Karena dalam posisi Menteri Pertanian, puan dapat mengimplementasikan konsepsi Bung Karno tentang marhainisme dengan membangun basis kekuatan pada petani dan nelayan. Tentu sebagai marhaenis, Puan dapat memprioritaskan untuk membuat program peningkatkan kesejahteraan petani dan nelayan kaum marhaen tersebut, yang kemudian kelak, ini akan menjadi basis dukungan politik yang kuat dengan basis massa yang juga sangat besar tentunya.

Sedangkan pada periode 2019-2024, karena PDIP juga sebagai pemenang pemilu, maka mestinya Puan Maharani dapat ditempatkan sebagai Menteri Sosial. Dari fungsi sebagai Menteri Sosial, Puan dapat melanjutkan atensi langsung terhadap basis petani dan nelayan dalam memperoleh dan merawat kesejahteraannya. Sehingga dengan demikian basis dukungan politiknya sangat jelas dan kuat.

Baca Juga: Cukai Rokok antara Kesehatan dan Pendapatan

Namun ketika dalam periode 2029-2024 ini, Puan Maharani ditempatkan sebagai Ketua DPR RI, meski sangat prestisius sebagai perempuan Indonesia pertama yang jadi pimpinan parlemen, namun di sisi lain secara realistis, lembaga DPR RI ini adalah lembaga politik yang paling rentan menjadi tempat umpatan, cacian bahkan makian masyarakat jika terjadi kegagalan berbagai persoalan sosial politik bangsa.

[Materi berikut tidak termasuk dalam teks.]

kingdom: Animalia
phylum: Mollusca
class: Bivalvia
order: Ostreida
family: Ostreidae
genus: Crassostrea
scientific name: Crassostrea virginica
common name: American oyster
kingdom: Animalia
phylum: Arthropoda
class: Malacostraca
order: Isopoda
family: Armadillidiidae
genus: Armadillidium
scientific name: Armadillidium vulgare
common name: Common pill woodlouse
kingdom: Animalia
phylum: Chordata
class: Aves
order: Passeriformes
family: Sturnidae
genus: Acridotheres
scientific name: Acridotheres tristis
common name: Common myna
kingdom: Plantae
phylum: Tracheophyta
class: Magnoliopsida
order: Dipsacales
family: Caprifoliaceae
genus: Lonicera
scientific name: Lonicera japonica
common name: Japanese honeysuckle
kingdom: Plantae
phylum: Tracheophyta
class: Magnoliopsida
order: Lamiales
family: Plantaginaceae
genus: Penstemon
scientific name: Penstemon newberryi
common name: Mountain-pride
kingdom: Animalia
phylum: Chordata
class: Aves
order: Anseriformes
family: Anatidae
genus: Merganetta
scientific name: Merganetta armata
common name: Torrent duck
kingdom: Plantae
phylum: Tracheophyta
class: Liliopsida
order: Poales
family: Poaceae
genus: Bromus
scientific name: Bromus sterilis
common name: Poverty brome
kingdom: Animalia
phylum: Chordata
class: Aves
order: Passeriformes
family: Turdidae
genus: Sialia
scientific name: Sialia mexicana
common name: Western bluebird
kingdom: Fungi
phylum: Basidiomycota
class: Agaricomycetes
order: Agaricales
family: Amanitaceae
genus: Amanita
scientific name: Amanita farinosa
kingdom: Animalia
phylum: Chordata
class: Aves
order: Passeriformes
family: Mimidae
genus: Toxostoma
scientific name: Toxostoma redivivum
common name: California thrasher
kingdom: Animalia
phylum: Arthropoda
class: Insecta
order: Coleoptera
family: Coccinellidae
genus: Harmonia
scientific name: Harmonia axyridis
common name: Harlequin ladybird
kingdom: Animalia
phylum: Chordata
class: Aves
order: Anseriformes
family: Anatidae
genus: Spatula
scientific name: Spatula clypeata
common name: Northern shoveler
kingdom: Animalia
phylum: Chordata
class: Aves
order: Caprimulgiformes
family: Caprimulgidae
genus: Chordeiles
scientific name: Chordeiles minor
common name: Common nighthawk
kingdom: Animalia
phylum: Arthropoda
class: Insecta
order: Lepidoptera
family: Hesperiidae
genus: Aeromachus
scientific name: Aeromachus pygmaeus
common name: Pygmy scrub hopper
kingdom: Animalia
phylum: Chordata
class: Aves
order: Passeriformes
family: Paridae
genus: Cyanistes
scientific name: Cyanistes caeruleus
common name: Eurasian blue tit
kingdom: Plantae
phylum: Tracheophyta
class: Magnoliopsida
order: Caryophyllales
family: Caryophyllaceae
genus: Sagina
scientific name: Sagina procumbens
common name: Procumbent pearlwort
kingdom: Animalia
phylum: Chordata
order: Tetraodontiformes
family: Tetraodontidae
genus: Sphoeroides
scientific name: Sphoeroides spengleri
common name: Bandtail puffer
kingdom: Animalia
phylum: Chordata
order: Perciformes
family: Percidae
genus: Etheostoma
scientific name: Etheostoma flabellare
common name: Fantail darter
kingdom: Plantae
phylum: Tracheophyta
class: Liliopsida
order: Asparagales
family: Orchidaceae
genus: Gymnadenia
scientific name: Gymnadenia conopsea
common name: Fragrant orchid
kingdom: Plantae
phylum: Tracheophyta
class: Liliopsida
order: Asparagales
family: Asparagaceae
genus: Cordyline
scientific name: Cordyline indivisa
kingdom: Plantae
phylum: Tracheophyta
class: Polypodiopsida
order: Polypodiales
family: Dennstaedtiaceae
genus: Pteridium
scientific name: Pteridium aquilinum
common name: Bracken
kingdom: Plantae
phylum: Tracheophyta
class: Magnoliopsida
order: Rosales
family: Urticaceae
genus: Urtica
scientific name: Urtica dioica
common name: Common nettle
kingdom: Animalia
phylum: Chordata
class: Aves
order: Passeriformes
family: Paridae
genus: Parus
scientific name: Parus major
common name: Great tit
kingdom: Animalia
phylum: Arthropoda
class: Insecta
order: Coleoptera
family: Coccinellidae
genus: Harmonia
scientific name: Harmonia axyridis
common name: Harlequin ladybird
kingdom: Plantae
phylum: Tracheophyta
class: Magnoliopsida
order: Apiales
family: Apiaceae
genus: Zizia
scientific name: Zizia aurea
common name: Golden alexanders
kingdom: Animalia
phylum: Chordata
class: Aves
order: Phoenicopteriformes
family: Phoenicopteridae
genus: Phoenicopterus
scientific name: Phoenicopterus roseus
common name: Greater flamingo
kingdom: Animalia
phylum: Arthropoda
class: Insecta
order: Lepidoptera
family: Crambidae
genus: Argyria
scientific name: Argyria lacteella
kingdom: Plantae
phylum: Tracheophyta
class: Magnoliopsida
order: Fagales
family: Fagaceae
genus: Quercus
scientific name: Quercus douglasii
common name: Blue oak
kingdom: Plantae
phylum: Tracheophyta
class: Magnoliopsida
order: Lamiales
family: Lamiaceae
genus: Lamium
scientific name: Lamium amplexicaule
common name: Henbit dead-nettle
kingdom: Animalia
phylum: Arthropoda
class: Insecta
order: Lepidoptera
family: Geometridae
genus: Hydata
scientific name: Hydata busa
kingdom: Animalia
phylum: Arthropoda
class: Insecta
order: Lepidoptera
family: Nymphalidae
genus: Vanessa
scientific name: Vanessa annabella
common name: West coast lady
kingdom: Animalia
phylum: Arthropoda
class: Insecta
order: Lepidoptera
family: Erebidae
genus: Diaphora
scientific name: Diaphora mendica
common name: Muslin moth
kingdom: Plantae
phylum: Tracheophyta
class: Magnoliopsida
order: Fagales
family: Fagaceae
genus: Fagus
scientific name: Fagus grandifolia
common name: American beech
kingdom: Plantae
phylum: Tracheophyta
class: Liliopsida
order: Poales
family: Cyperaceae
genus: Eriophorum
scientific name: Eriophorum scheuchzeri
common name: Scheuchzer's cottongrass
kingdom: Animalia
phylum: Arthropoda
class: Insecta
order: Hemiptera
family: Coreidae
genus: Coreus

Tentu dengan sendirinya akan berdampak pada sosok pimpinannya.

Jadi ketika berbagai lembaga survey yang merilis hasil survey mereka terhadap sosok Puan Maharani tidak menggembirakan, itu diantaranya adalah dampak dari tidak tepatnya pilihan penempatan posisi Puan Maharani di lembaga tersebut.

Entahlah apakah gagasan untuk mengusung Puan Maharani sebagai capres adalah program dadakan yang memang tidak ada roapmap jangka panjang yang dirancang dan direncanakan sejak dari awal. tapi ini menurut penulis adalah “The right man on the wrong place” yang dapat dikatakan agak bergeser dari teori manajemen tersebut di atas.

Mengutip Benyamin Franklin yang mengatakan bahwa “If you fail to plan, you plan to fail,” jika kau gagal membuat rencana, berarti memang merencanakan kegagalan.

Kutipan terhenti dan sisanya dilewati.